All notices, requests, consents and demands hereunder will be effective when hand-delivered or forwarded by facsimile to the applicable notice address set forth above or three (3) days after being mailed by certified mail, postage prepaid, addressed as aforesaid.

          8.2    Place of Payment. All sums payable hereunder shall be paid in immediately available funds to the Lender, at its principal offices at 7855 Ivanhoe Avenue, Suite 200, in La Jolla, California or at such other place as the Lender shall notify the Borrower in writing. If any interest,' principal or other payment falls due on a date other than a Business Day, then (unless otherwise provided herein) such due date shall be extended to the next succeeding Business Day, and such extension of time will in such case be included in computing interest, if any, in connection with such payment.

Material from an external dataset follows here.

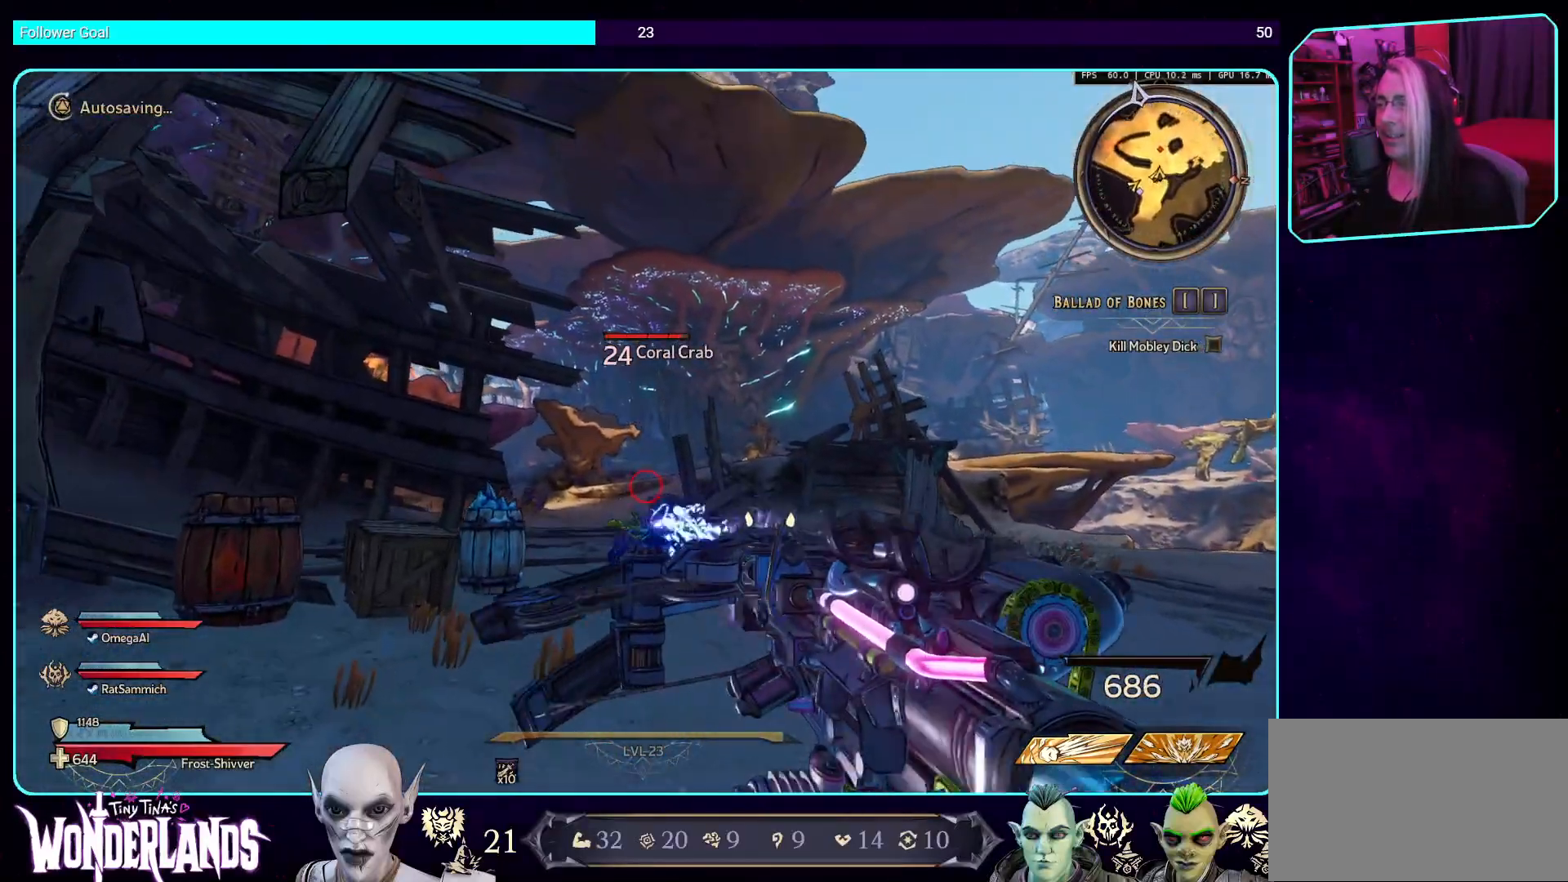
{"keys": ["a"], "mouse": [], "events": [[286, "w", "up"], [403, "mouse_left", "up"], [420, "a", "down"]]}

          8.3    Survival of Agreements. All covenants, agreements, representations and warranties made herein shall survive the execution and the delivery of Loan Documents. All statements contained in any certificate or other instrument delivered by the Borrower hereunder shall be deemed to constitute representations and warranties by the Borrower.

          8.4    Parties in Interest. All covenants, agreements and obligations contained in this Agreement shall bind and inure to the benefit of the respective successors and assigns of the parties hereto, except that the Borrower may not assign its rights or obligations hereunder without the prior written consent of the Lender.

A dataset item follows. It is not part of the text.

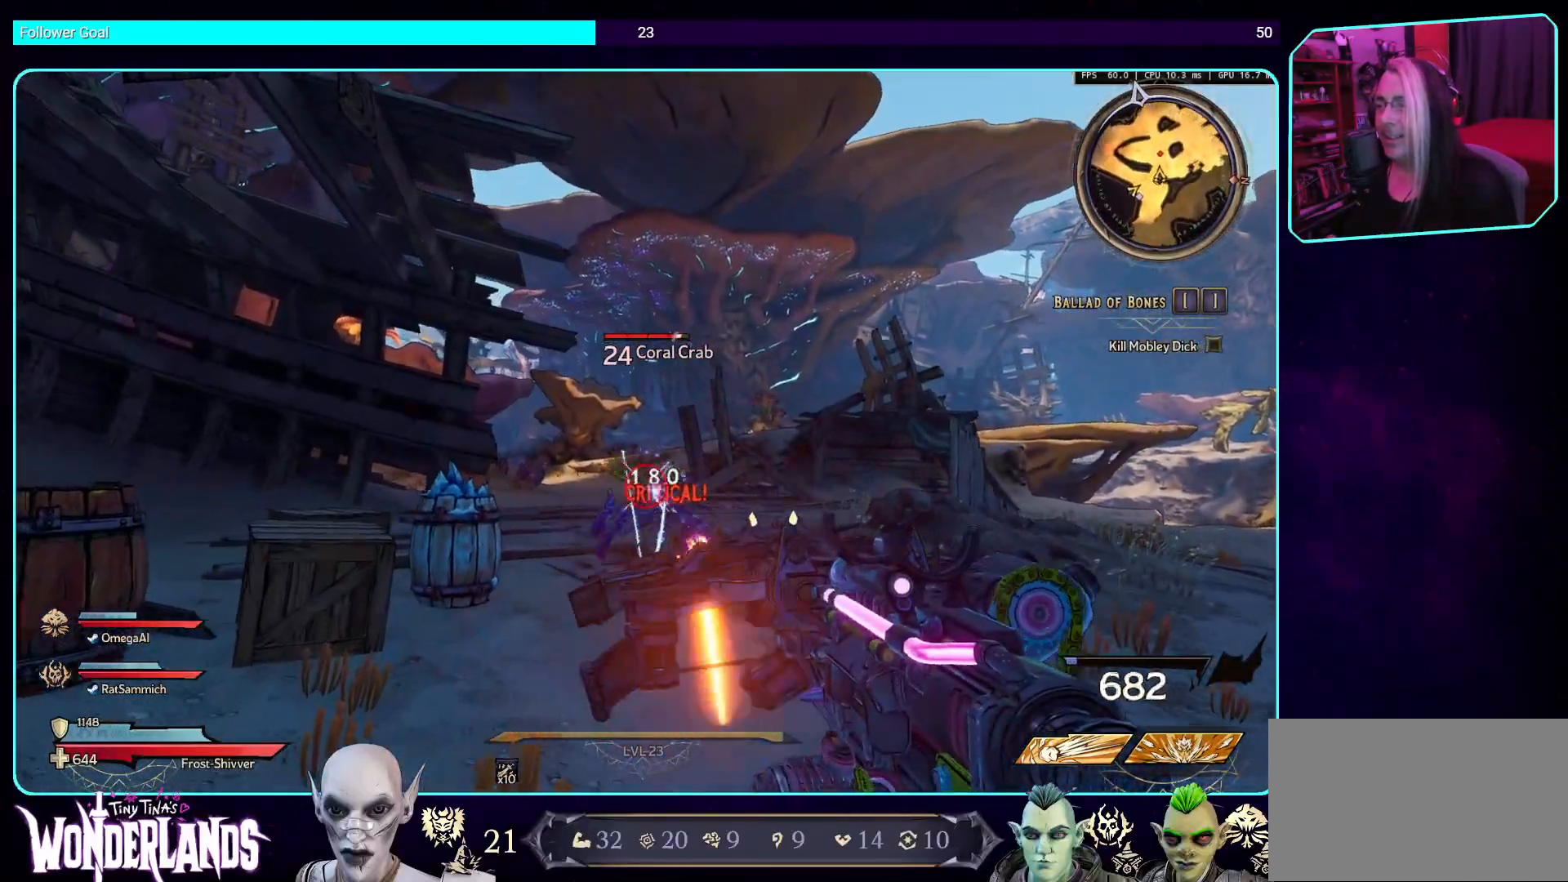
{"keys": ["s"], "mouse": ["left"], "events": [[34, "s", "down"], [202, "mouse_left", "down"], [218, "a", "up"], [252, "space", "down"], [420, "space", "up"]]}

          8.5    Governing Law and Jurisdiction. This Agreement, the Security Instruments and the Note shall be deemed to have been made or incurred under the Laws of the State of Delaware and shall be construed and enforced in accordance with and governed by the Laws of Delaware.

          8.6    SUBMISSION TO JURISDICTION. THE BORROWER HEREBY CONSENTS TO THE JURISDICTION OF ANY OF THE LOCAL, STATE, AND FEDERAL COURTS LOCATED WITHIN SAN DIEGO COUNTY, CALIFORNIA AND WAIVES ANY OBJECTION WHICH THE BORROWER MAY HAVE BASED ON IMPROPER VENUE OR FORUM NON CONVENIENS TO THE CONDUCT OF ANY PROCEEDING IN ANY SUCH COURT AND CONSENTS THAT ALL SUCH SERVICE OF PROCESS BE MADE BY MAIL OR MESSENGER DIRECTED TO IT AT THE ADDRESS SET FORTH IN SUBSECTION 8.1 HEREOF AND THAT SERVICE SO MADE SHALL BE DEEMED TO BE COMPLETED UPON THE EARLIER OF ACTUAL RECEIPT OR THREE (3) BUSINESS DAYS AFTER MAILED (VIA CERTIFIED MAIL, POSTAGE PREPAID).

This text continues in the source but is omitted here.